The SCC concluded that the Tribunal had paid insufficient attention to whether McCormick was subject to the control of others and dependent on them (para 45). Thus, the Tribunal had erred when it concluded that it had jurisdiction over McCormick’s partnership relationship (para 45).
This case joins the cases that are tending to find that certain types of relationships are not employment for the purposes of human rights law. For example, in Lockerbie & Hole Industrial Inc. v Alberta (Human Rights and Citizenship Commission, Director), 2011 ABCA 3 (see blog post here) the Alberta Court of Queen’s Bench held, and the Alberta Court of Appeal agreed, that “employer” was not wide enough “to cover the relationship between the owner of an industrial site, and the employees of arm’s length contractors working on the site” (paras 6 and 24). Taken with McCormick, and in light of the current realities in Alberta employment, it may be that the way a company structures its relationship with the workers can affect whether human rights law applies. In the case of Lockerbie, which involved a site owner and a contractor of a trade, the failure to recognize the role of the site owner means that all human rights liability for policies of the site owner will fall on the shoulders of the trade contractor, who has to decide whether to risk a discrimination claim from his or her employee or to comply with the discriminatory request by the site owner in order to do business with them.

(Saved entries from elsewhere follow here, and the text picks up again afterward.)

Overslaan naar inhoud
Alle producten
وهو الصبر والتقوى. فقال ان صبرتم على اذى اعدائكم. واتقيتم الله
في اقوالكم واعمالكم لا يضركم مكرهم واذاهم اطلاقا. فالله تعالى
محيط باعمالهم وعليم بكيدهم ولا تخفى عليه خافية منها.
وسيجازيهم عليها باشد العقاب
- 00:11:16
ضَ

Justice Abella commented in McCormick that in the case of partners, the Partnership Act provides that partners owe a duty of utmost fairness and good faith to each other (para 47). She notes (in obiter) that while this duty may well capture discrimination among partners, in McCormick’s case, “it is difficult to see how the duty of good faith would preclude a partnership from instituting an equity divestment policy designed to benefit all partners by ensuring the regenerative turnover of partnership shares” (para 48). Thus, McCormick really had no alternative legal measures available in this case.

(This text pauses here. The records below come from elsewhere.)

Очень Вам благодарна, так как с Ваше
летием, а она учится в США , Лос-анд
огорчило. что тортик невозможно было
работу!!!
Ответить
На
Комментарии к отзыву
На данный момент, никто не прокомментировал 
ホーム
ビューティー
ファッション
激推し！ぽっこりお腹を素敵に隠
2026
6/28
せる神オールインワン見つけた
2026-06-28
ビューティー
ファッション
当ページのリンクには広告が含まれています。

While Justice Abella says that the character of the individual relationship must be examined for control and dependency, this case seems to be a victory of form over substance. The nature of the relationship did define whether or not human rights law could apply.
Complainants could seek to distinguish this case, but we may be running out of contemporary “employment” relationships to which human rights law provisions might apply. Of course, the legislature could choose to amend human rights law so that the definition of employment includes these relationships.
[Another concern I have with the judgment is Justice Abella’s use of “arbitrary disadvantage” to define discrimination. As this is being discussed by Jennifer Koshan in a separate blog post, I will refrain from further comment, except to say I share her concerns].